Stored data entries
::::::
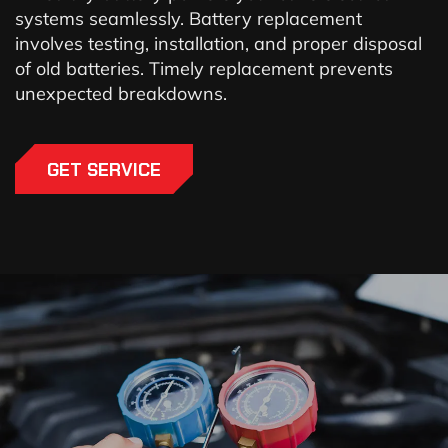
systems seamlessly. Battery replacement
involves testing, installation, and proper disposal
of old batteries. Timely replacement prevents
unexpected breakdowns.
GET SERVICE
::::::
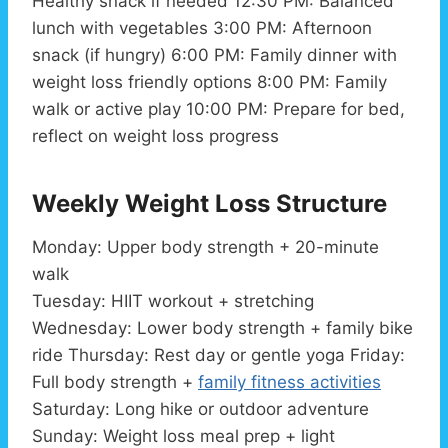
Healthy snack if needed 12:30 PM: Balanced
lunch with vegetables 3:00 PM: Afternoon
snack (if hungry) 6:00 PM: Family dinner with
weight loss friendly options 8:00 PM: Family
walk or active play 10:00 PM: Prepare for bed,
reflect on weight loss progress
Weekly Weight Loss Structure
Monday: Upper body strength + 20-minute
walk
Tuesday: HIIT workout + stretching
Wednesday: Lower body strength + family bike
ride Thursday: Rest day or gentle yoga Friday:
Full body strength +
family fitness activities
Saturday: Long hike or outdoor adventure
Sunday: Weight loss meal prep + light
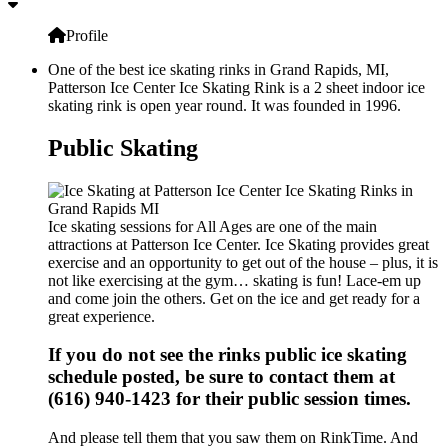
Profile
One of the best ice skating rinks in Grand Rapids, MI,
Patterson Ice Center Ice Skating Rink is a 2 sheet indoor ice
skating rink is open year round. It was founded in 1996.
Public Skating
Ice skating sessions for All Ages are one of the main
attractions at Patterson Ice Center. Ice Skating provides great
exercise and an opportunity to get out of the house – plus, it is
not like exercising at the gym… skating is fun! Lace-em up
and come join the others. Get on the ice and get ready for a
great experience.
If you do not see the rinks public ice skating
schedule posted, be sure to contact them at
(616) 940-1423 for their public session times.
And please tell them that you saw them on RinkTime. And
::::::
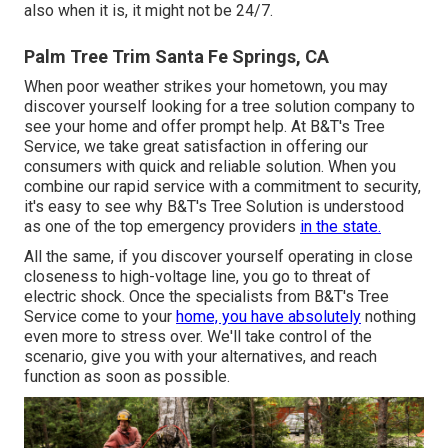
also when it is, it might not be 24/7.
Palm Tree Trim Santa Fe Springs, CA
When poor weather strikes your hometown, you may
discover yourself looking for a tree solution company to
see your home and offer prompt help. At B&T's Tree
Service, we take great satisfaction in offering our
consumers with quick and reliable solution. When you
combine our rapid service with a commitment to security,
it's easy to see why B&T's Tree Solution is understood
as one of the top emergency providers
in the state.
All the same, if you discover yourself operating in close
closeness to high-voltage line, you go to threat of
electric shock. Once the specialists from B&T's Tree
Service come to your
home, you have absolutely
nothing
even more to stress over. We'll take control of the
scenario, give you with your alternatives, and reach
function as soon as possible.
::::::
Using the data above, repeat exactly the lines that begin at the line with "scenario, give you" and end at the line with "function as soon as possible.", both ends included.

*Solution for this exercise*.
scenario, give you with your alternatives, and reach
function as soon as possible.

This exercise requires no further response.